Any ideas on how to further verify what may be causing this?

amitsaha commented 1 month ago

I downloaded the above files once again from gcs and ran a diff against my original copy, and the images are looking good, no diff. So I guess, we just need to update the SHA256SUMS.txt file.
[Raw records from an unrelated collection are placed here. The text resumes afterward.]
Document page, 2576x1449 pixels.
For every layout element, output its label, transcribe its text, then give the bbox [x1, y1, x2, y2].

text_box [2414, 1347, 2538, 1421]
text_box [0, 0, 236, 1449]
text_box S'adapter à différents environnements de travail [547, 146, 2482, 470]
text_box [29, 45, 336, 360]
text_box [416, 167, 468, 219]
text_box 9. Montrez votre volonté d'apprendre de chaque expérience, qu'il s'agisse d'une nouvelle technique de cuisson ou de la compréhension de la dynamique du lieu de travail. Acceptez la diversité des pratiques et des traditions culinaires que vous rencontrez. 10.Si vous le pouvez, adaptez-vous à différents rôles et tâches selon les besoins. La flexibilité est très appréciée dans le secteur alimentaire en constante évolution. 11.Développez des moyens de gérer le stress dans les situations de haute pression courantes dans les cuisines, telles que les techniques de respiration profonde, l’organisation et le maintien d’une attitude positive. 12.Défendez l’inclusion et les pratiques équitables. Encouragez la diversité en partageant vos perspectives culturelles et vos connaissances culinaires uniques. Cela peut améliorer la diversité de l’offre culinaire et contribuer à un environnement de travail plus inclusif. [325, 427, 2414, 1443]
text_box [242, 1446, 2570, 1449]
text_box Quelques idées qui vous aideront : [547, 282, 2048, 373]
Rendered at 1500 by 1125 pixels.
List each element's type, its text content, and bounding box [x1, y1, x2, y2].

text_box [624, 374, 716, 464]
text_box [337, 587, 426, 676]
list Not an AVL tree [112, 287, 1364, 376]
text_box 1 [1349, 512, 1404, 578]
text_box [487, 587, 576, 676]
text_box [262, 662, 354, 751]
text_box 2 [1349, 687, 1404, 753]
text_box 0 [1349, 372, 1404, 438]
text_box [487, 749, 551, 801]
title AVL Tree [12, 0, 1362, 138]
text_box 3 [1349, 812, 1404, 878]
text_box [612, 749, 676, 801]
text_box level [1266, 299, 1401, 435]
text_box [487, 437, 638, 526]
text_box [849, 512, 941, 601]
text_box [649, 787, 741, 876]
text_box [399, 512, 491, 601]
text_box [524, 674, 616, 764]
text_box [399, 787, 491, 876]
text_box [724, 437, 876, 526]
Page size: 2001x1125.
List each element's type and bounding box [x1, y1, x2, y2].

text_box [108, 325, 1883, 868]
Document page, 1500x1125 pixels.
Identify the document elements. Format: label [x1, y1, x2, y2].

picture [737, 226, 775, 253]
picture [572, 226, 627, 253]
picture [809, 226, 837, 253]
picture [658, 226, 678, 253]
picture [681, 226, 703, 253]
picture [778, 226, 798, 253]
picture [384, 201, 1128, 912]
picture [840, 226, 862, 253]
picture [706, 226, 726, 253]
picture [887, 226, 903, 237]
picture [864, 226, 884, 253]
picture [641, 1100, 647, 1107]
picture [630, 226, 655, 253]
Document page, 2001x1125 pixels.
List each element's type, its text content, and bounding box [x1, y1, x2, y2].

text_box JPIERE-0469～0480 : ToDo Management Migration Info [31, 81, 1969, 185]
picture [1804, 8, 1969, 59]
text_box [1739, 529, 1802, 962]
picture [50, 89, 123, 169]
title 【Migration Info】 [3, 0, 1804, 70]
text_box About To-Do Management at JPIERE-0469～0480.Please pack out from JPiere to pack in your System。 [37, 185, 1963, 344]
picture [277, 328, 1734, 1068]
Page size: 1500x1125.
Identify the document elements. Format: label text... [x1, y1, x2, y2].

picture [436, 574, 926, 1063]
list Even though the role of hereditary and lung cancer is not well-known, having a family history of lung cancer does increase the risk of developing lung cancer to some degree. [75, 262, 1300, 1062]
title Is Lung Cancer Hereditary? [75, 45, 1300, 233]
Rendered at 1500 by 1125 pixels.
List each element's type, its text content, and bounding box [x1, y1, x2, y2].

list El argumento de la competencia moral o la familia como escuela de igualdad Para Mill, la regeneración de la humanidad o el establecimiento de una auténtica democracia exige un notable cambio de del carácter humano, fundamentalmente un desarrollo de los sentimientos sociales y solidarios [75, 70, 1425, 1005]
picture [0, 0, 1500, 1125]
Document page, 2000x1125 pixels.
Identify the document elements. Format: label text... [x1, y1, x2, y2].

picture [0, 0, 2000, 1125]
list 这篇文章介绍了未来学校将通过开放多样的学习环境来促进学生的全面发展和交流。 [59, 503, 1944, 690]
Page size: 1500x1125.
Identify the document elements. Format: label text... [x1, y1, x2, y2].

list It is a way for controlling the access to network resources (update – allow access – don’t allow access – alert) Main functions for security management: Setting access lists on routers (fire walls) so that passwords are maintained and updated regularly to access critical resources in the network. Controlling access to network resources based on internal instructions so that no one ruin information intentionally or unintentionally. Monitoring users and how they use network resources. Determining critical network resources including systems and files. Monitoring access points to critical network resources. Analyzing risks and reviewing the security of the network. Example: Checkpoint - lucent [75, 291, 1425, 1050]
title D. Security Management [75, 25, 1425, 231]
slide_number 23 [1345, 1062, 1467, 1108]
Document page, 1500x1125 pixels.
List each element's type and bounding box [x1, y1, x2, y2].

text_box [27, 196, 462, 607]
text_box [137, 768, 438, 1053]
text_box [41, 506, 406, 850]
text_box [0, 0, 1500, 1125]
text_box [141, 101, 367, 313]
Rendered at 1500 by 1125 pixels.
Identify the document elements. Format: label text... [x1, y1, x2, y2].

My script used for the above:

import os
import subprocess

# The sha256 checksum of these images don't match with the ones reported in SHA256SUMS.txt
# so we download them locally and do a diff to ensure they are the same images
# which likely means the sha256 sums need updating
image_paths = [
    "files/p10/p10375986/s59475126/44685902-a2ada121-02735bc5-bf1bf167-adfd2ae5.jpg",
    "files/p11/p11131026/s59741822/08c22db9-5bef7d06-d904ec15-7bbfe57f-416dbdc1.jpg",
    "files/p11/p11607063/s58298420/235c7af4-ef2ba0dc-7dc251ea-a2571f33-d37c8185.jpg",
    "files/p11/p11785297/s58022353/3b64bf5a-021ff5ae-137c22d1-5529364f-1415c640.jpg",
    "files/p11/p11920643/s55676416/4d70ff33-43ad77af-22ff047c-19f6ceb1-aae49eea.jpg",
    "files/p13/p13283178/s55081421/026de108-3310a177-7c01791c-7eb32cff-b076122f.jpg",
    "files/p13/p13628037/s54872639/f845ad66-716c76dd-da718912-8b0ff596-b30d25cb.jpg",
    "files/p13/p13694166/s55805720/df57d48e-566984d2-fbe39e6e-0c68fc55-380f1217.jpg",
    "files/p14/p14656449/s56499991/67a4e5cd-50d441d3-42294f94-363ac071-17cfc342.jpg",
    "files/p14/p14690121/s50057475/34ad06d4-475863f1-f3712cec-783c3b99-308cf886.jpg",
    "files/p17/p17405329/s55291678/283084bb-0f4994a7-d7622b32-d7f18f75-d8dde41b.jpg",
    "files/p17/p17490145/s55463370/803fcbd8-2e38a5c7-cca96a50-ce5660cb-83ecc3a1.jpg",
    "files/p18/p18459824/s52186356/2eb68b2f-0742cb3d-b8c9db5b-9c9d74f9-69e31cc1.jpg",
    "files/p18/p18690742/s56844948/f4f63777-6a8a6b60-d6cb0718-9256537a-2ca41831.jpg"
]

for image in image_paths:
    # download to a temporary directory
    subprocess.check_output([
                "gcloud", "storage", "--billing-project", "<project-name>", "cp",
                 f"gs://mimic-cxr-jpg-2.1.0.physionet.org/{image}", f"tmp-check-diff/{os.path.basename(image)}"

    ])
    # check the downloaded version against the one stored locally already
    subprocess.check_output([
                "diff",
                 f"tmp-check-diff/{os.path.basename(image)}", f"{image}"

    ])
alistairewj commented 2 weeks ago

It's odd because the SHA256SUMs are calculated automatically by PhysioNet when publishing the files, so I'm not sure why they would be wrong. Could be because we had some custom workarounds for MIMIC-CXR. I will raise with some of the PhysioNet team, thanks!

alistairewj commented 2 weeks ago

OK, I think something went wrong with our GCP upload because they were simply different on that bucket. Can you redownload them from the GCP bucket and check again? It should be fixed now.